Event handlers can only perform a minimum of work so they don't occupy the JavaScript event loop for too long. That's why events are simply pushed into a queue. They can be flushed and processed later, without affecting the browser's UI thread.

Why does a speed test tell me that my site is slower with UXtweak RePlay installed?

There exists a number of performance testing tools that can help you understand how pages on your website are loaded. These tools can be extra useful for optimizing the page load on your website, and we strongly encourage you to use them. However, it can be difficult to tell when something is or isn't an issue, so here are a few things to keep in mind.

Using webpagetest.org, we generated a report on what page load on a website with and without the use of the RePlay data collector looks like.
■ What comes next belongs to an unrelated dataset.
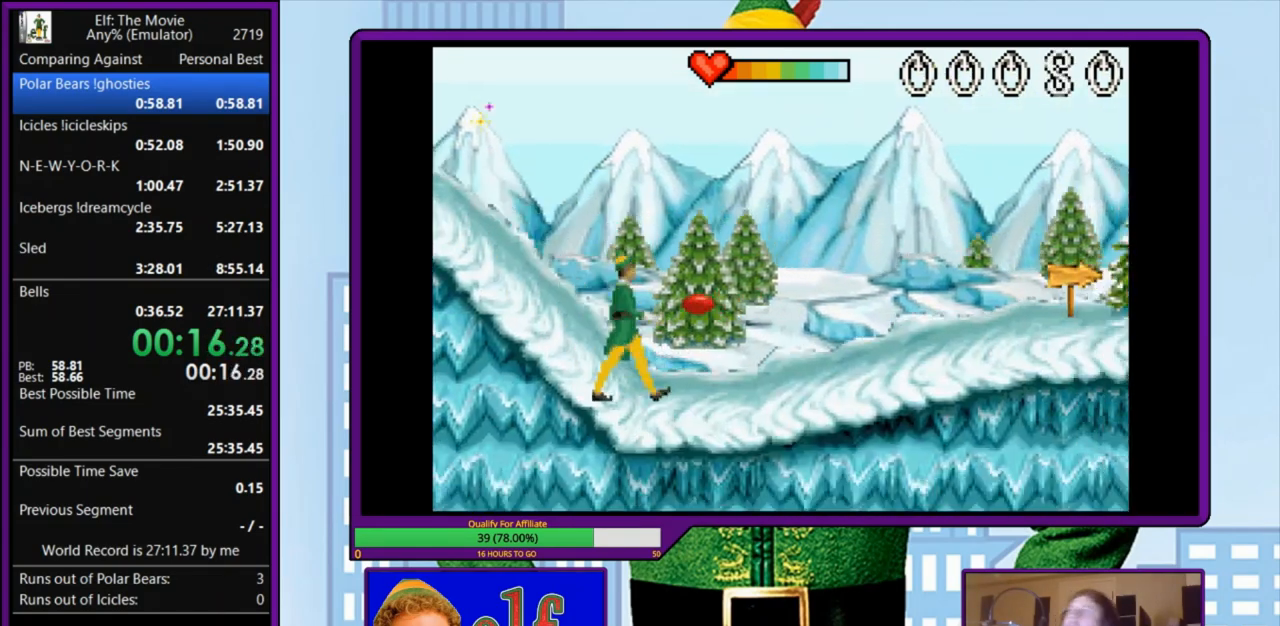
{"keys": ["right"], "events": []}
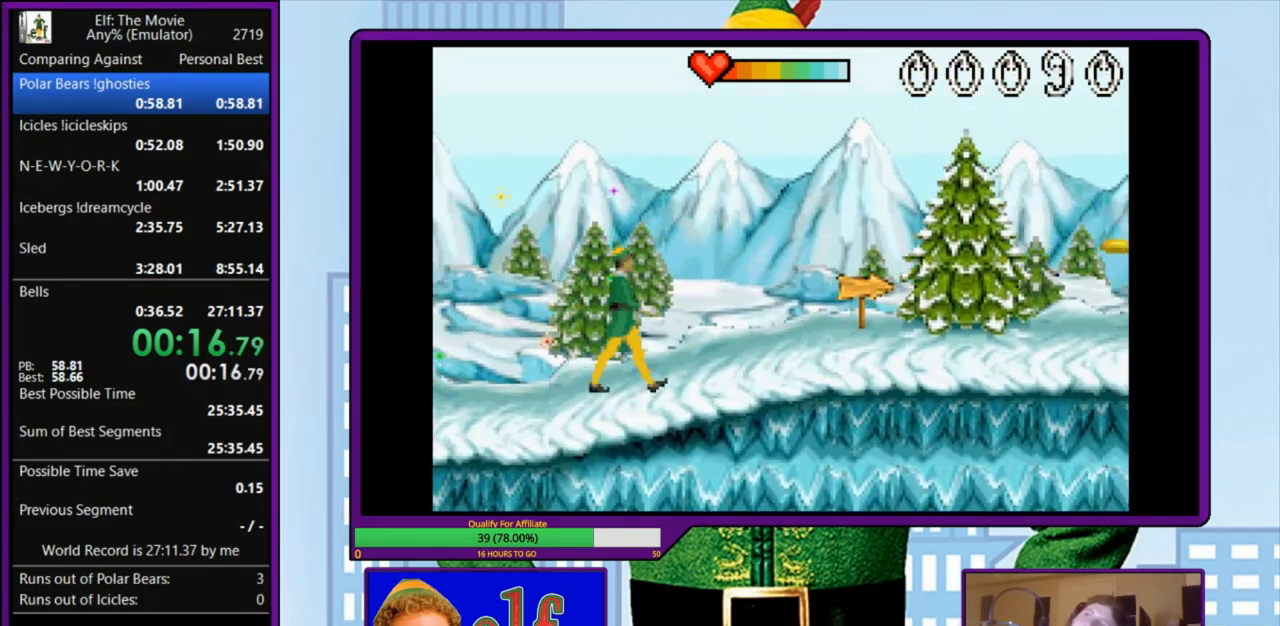
{"keys": ["right"], "events": []}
Inside these reports, you can find the information about when the page first becomes interactive and when the page is fully loaded (meaning, all of its assets including scripts, stylesheets and images).

Without RePlay, a page was interactive in just above 1.3 seconds. The document was completely loaded in a little over 3.1 seconds. Here's an example of a page without the UXtweak collector script:

wpt without replay

Afterwards, we installed the RePlay collector script. The same page was now interactive in 1.4 seconds, and completely loaded around the 3.4 second mark. We can see that the RePlay collector script downloads and then opens a websocket to begin transferring information to the UXtweak server. Some additional chunks of the collector are loaded on demand (alongside an image asset of the consent bar).

wpt with replay

In this particular example, we can see that the change to the time until the page is interactive (TTI) was negligible (0.09 seconds). It has also added 0.3 seconds to the page loading time. However, this is only natural. RePlay scripts and assets have to be loaded at some point, but they do so asynchronously. They have no real impact on your site's loading speeds. While your site is already loaded and ready for use, RePlay requests its chunks and begins communicating with the server. This is what inflates the page load times reported by speed testing tools.
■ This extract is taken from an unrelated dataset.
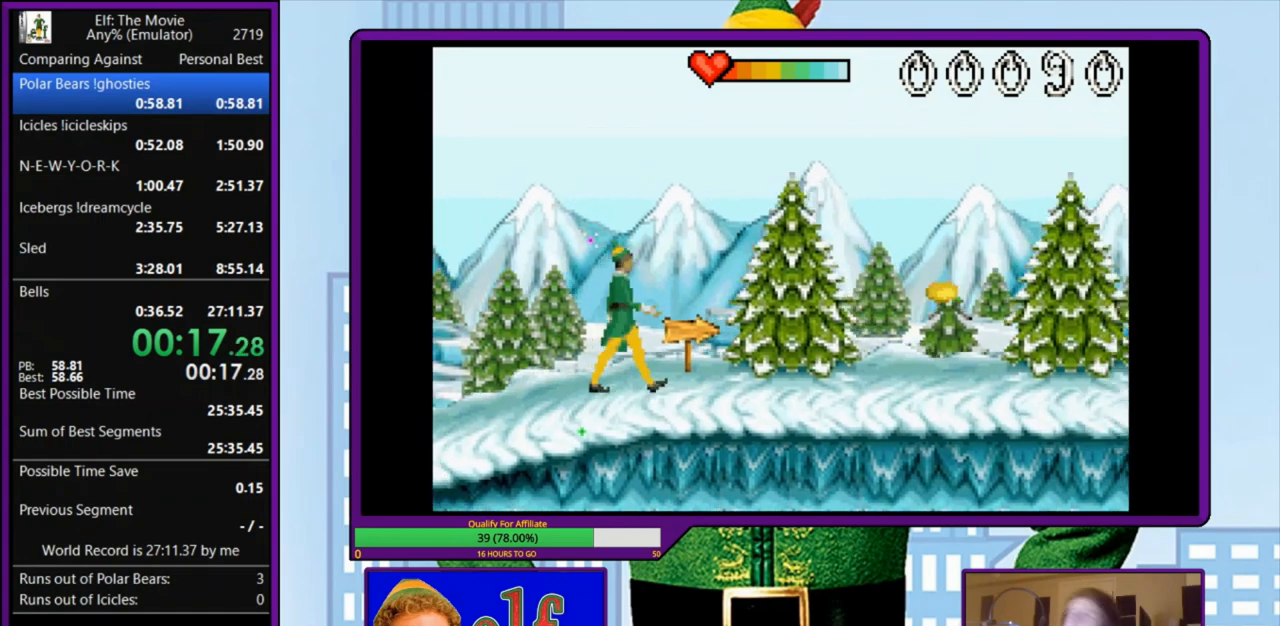
{"keys": ["right"], "events": []}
How much data does UXtweak RePlay use?

A concern that one might have regards the volume of data sent by the RePlay collector to the server. Some users might consider it a problem if session recording started consuming inordinate amounts of their data (especially if they're on limited data plans). To deal with such a possibility, we're constantly working on improving the RePlay collector script with data saving in mind.

We use MessagePack as the format of all transferred events. On average, MessagePack allows us to squeeze JSON data to 60% of its original length.

The volume of data sent greatly depends on the complexity of the site and the extent of specific user interactions. Tested on a structurally complex e-commerce site, we've measured that the collector script sent around 17kB of data per every five seconds of common user activity (such as browsing, searching, reading, clicking, and typing into forms). The only exception to this is during the first five seconds of each page view, when the DOM of the whole page has to be sent over to the server (causing the communication size in the first five seconds to jump to 550kB on average. This reflects the size of the original HTML). Naturally, less complex websites use less data.